Today, the NY Times published its big weekend magazine feature online, and it's a sprawling look at decades of alleged sexual abuse at one of New York City's top private schools. Former student Amos Kimel, who graduated in 1982, begins by describing about the lush campus was a world away from his I.S. 144 in the Bronx, "Shortly after my arrival, a new friend walked me around the school, pointing out teachers to avoid. 'What do you mean? Like, they’re hard graders?' 'No. Perverts. Stay away from them. Trust me.'"

What follows are anecdotes from other former students—all male—who discuss how various male teachers preyed upon them. One recalled that as an eighth grader, a popular art teacher and football coach asked to draw a portrait of him, "He told me to bring a bathing suit, but when I got there he said not to bother putting it on. I was really uncomfortable but did it anyway since he was across the room. I remember exactly what he said: that he needed to see the connection between my legs. The next thing I knew, he had my penis in his hand. I was so scared."

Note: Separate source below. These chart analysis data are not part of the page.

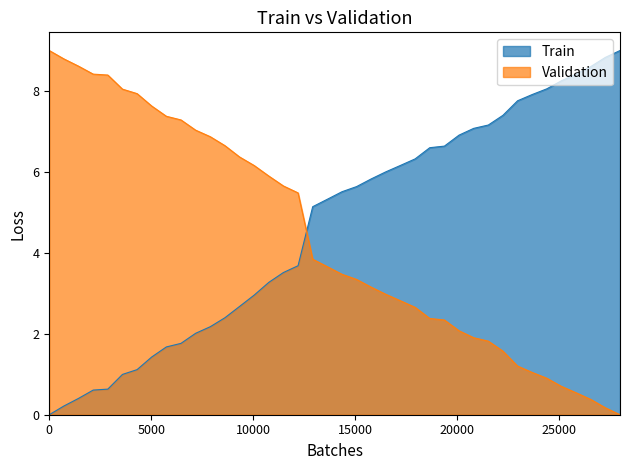

How many distinct data groups are displayed?

2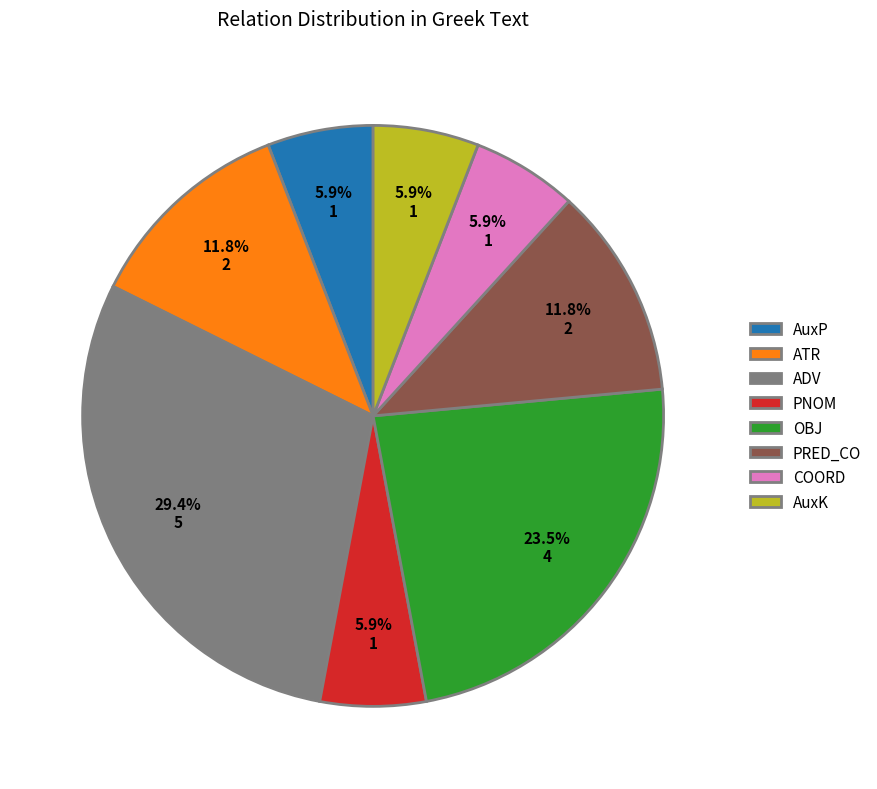

Do OBJ and ATR together represent more than half of the pie?

No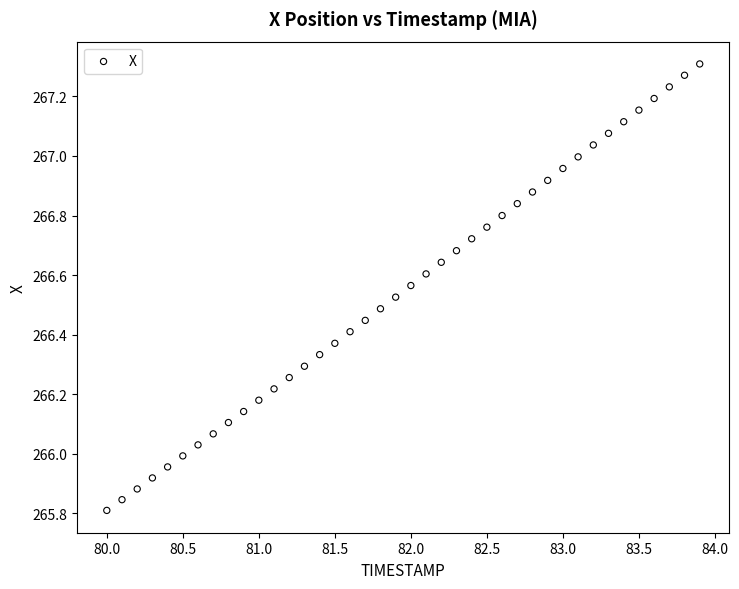

What is the range of X values (max minus min)?

3.9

There are numerous other instances of former students recounting how they were assaulted by teachers. One alum started a website about one teacher that abused him in 1973, and decades later, that same teacher assaulted a Class of 1994 student, Ben Balter. When Balter's mother confronted the Swiss teacher, he allegedly claimed, "Ben kissed me first," and when she said, "How dare you put your tongue down my son’s mouth!" he told her, “That’s how we Swiss kiss." His mother confronted the administration, but was stymied when a lawyer demanded evidence. Balter killed himself in 2009.

Still, Kamil notes:

I have several friends who confided in me, back in high school, about their own sexual encounters with teachers, but who are now unwilling to talk about it. I can’t say I blame them. Victims rarely speak out, said Paul Mones, a lawyer who represents people who have been sexually abused by authority figures. “The whole goal of the grooming process is to wrap the child close,” he told me. “The affection and trust is to make the kid complicit in the act. Make them feel like it was their fault, so it won’t even occur to them to talk.” Even if they do, New York State’s statute of limitations, which says people who were victimized as minors cannot take civil action against an abuser after they turn 23, makes it unlikely that they would find justice.

The school would not comment about the accusations, only saying that there are policies in place for people to report incidents of sexual abuse; a former board of trustees member told Kamil, "No one will talk to you. They are all lawyering up."